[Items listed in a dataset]
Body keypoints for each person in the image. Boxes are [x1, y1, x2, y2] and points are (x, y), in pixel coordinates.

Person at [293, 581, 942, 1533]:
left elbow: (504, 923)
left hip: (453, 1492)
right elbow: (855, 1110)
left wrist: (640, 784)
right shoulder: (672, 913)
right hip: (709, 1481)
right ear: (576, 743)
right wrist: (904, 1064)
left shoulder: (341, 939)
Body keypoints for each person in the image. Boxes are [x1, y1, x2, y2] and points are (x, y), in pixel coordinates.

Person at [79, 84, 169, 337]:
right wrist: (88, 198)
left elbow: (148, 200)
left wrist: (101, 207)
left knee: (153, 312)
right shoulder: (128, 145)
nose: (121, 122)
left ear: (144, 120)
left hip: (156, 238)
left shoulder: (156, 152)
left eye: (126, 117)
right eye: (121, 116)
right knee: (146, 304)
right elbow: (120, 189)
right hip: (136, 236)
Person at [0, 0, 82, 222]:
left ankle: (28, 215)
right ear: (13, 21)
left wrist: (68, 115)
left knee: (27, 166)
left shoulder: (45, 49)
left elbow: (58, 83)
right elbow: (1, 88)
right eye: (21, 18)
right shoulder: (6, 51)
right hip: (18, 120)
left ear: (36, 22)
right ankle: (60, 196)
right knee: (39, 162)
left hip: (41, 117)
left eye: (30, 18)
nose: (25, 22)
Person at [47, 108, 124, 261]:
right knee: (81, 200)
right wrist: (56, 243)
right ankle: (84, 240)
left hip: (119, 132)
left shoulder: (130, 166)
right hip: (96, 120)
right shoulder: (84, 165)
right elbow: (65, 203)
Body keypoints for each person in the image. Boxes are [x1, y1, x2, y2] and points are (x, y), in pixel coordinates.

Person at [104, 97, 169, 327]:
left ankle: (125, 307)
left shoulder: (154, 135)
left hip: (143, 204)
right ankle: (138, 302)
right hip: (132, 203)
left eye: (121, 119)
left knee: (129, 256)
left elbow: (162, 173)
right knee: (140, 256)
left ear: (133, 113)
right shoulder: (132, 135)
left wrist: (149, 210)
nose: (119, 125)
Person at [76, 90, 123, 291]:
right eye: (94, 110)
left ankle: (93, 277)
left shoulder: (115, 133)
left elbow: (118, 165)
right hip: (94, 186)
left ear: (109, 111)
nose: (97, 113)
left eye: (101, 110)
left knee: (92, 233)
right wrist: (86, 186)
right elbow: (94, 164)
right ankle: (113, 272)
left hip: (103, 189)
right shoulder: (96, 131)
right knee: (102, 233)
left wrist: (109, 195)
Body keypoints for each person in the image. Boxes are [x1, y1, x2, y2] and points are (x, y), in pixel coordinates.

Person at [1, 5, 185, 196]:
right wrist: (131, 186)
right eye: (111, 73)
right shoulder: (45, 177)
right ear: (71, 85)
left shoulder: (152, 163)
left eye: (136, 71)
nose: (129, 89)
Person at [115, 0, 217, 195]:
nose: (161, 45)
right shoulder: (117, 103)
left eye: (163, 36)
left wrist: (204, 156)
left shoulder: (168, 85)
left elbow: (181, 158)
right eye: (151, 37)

▶ [Assignment] All lines above from the one holding "left eye: (126, 117)" to the one holding "right shoulder: (6, 51)", inclusive, are to be copied exactly; no other line is wanted.

▶ [Exercise solution]
left eye: (126, 117)
right eye: (121, 116)
right knee: (146, 304)
right elbow: (120, 189)
right hip: (136, 236)
Person at [0, 0, 82, 222]:
left ankle: (28, 215)
right ear: (13, 21)
left wrist: (68, 115)
left knee: (27, 166)
left shoulder: (45, 49)
left elbow: (58, 83)
right elbow: (1, 88)
right eye: (21, 18)
right shoulder: (6, 51)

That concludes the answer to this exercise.